A good example on how to leverage AI is the case of ADEO Group, parent company of Leroy Merlin. Facing messy, inconsistent product data coming from multiple suppliers, ADEO used AI to tackle them, getting impressive results:

  • Over 96% precision for 63% of products, using AI to classify and enrich product data across 3,600 categories and 85,000 attributes, turning scattered supplier information into a reliable source of truth.
  • 35% fewer errors in product information, reducing manual corrections and enabling faster coordination between suppliers, central teams, and digital channels.
  • Accelerated internal adoption, thanks to a smart MVP approach, which helped teams embrace the new tools and focus on more strategic work.
  • Tangible business value, with improved collaboration, stronger supplier alignment, and more reliable data driving faster and better decisions.

Another example comes from Brazil, where Nestlé developed an AI-powered platform called SISO (Sell-In Sell-Out) to support collaboration with major food retailers. By connecting sell-in and sell-out data through AI and data science, Nestlé enabled better demand forecasting, logistics optimization, and reduced stockouts by up to 35%. This shows how AI can unlock faster, safer, and more effective collaboration at scale.

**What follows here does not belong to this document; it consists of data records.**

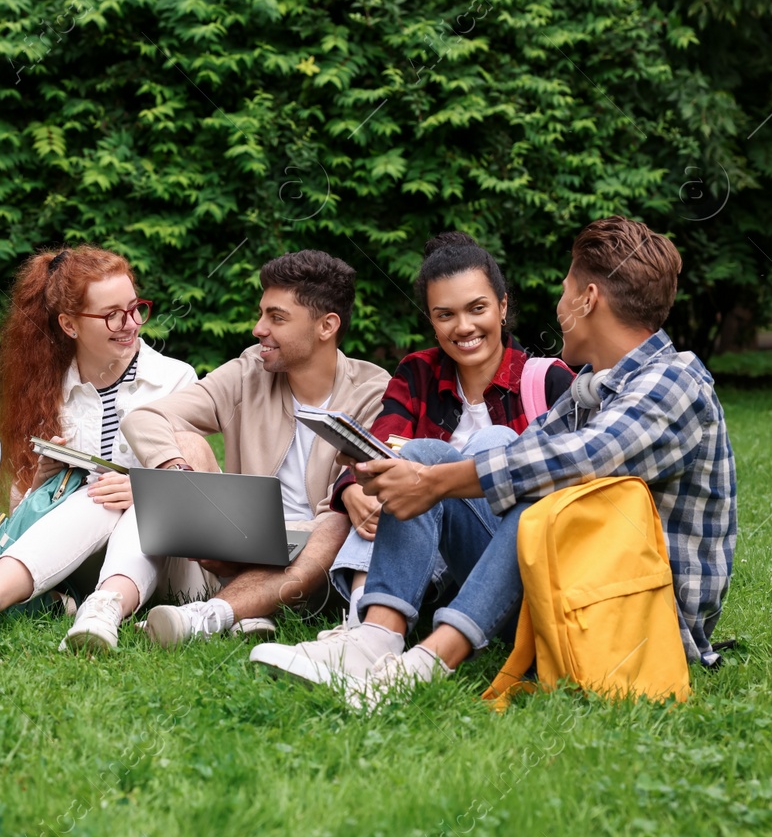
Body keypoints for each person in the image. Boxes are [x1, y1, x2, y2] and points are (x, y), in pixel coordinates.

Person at [254, 217, 736, 709]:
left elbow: (575, 459)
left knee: (538, 494)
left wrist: (437, 483)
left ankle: (423, 665)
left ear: (588, 299)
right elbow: (518, 455)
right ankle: (374, 640)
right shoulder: (590, 390)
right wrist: (416, 473)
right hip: (565, 600)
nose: (559, 303)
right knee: (423, 452)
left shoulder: (675, 382)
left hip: (640, 624)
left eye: (565, 290)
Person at [291, 233, 574, 667]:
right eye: (446, 315)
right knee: (408, 461)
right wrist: (350, 485)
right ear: (432, 319)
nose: (463, 327)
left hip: (522, 571)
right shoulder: (418, 374)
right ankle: (367, 630)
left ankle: (369, 632)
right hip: (429, 565)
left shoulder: (547, 380)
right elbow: (382, 446)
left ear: (502, 305)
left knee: (487, 444)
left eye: (477, 308)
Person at [110, 250, 392, 648]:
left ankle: (212, 614)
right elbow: (145, 418)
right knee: (186, 441)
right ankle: (247, 608)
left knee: (337, 520)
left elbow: (366, 489)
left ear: (327, 326)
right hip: (236, 546)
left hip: (317, 566)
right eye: (262, 314)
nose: (259, 329)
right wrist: (180, 475)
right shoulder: (249, 371)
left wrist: (278, 537)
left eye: (276, 318)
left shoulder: (372, 390)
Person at [0, 246, 198, 652]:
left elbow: (202, 488)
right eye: (112, 314)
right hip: (75, 560)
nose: (130, 324)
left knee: (121, 498)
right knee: (97, 496)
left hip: (170, 561)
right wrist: (40, 480)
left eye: (135, 308)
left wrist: (146, 493)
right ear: (69, 325)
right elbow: (21, 515)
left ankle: (104, 608)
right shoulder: (49, 392)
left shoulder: (175, 379)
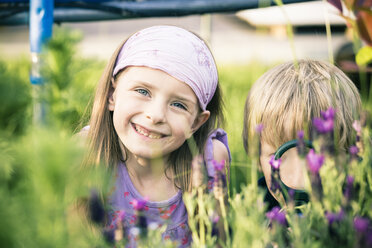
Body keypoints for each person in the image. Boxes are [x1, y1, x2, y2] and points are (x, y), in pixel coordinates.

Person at [82, 25, 230, 247]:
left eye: (178, 104)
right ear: (112, 94)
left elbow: (219, 242)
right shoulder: (86, 154)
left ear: (197, 122)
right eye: (142, 91)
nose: (156, 115)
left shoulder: (208, 162)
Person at [242, 59, 362, 210]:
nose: (297, 179)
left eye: (315, 156)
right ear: (258, 160)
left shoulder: (362, 206)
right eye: (277, 157)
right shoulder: (253, 213)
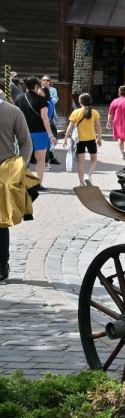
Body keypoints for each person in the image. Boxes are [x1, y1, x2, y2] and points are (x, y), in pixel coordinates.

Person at [0, 93, 33, 283]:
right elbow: (26, 143)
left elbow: (26, 143)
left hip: (4, 173)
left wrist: (18, 167)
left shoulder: (12, 111)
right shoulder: (14, 111)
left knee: (1, 222)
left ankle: (2, 264)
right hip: (7, 173)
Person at [16, 77, 55, 184]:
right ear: (36, 86)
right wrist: (51, 135)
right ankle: (39, 183)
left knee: (23, 158)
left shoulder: (19, 98)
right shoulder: (41, 100)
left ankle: (22, 182)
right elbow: (45, 118)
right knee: (40, 159)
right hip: (40, 132)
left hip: (23, 132)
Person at [65, 93, 102, 186]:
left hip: (79, 140)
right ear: (90, 101)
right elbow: (98, 127)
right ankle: (88, 176)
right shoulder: (94, 112)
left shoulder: (76, 112)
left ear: (79, 102)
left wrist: (66, 138)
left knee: (81, 162)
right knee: (93, 159)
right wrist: (99, 138)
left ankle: (81, 182)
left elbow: (70, 127)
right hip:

What makes this model particularly powerful is its scalability. Once the foundations are in place, with good governance, interoperable systems and trustworthy data, AI technologies can scale collaboration across partners by automating workflows, campaign monitoring, or product recommendations using shared data.

Retailers that embed AI into their collaborative strategies, will get smoother operations, faster responses, and smarter decisions, making data sharing an engine for collective growth.

Beyond One-to-One: Building the Retail Data Ecosystem of the Future

At the end of the day, relying on one-to-one data exchanges between retailers and suppliers, through isolated contracts or manual sharing is a limited model that often leads to inefficiencies and missed opportunities for both sides. The real value is made up of building connected ecosystems where high-quality data flows securely and at scale through collaboration platforms like clean rooms. This model brings a set of benefits:

  • Privacy-first sharing: Ensures sensitive information is protected, with clear governance and control.
  • Scalability: One connection unlocks collaboration with multiple partners, instead of repeating integrations one by one.
  • Faster, smarter decisions: Shared insights lead to more precise targeting, better stock management, and dynamic pricing.
  • Commercial upside: Retailers can monetize data responsibly, opening new revenue streams through media and analytics.
  • Stronger partnerships: Retailers and suppliers move from transactional to strategic relationships, building long-term value together.

This isn’t just about doing data better: it’s about shaping the future of how the retail ecosystem operates and grows. Retailers that treat data collaboration as a core capability—not just a project—will be best positioned to lead in an increasingly AI-powered and customer-centric landscape.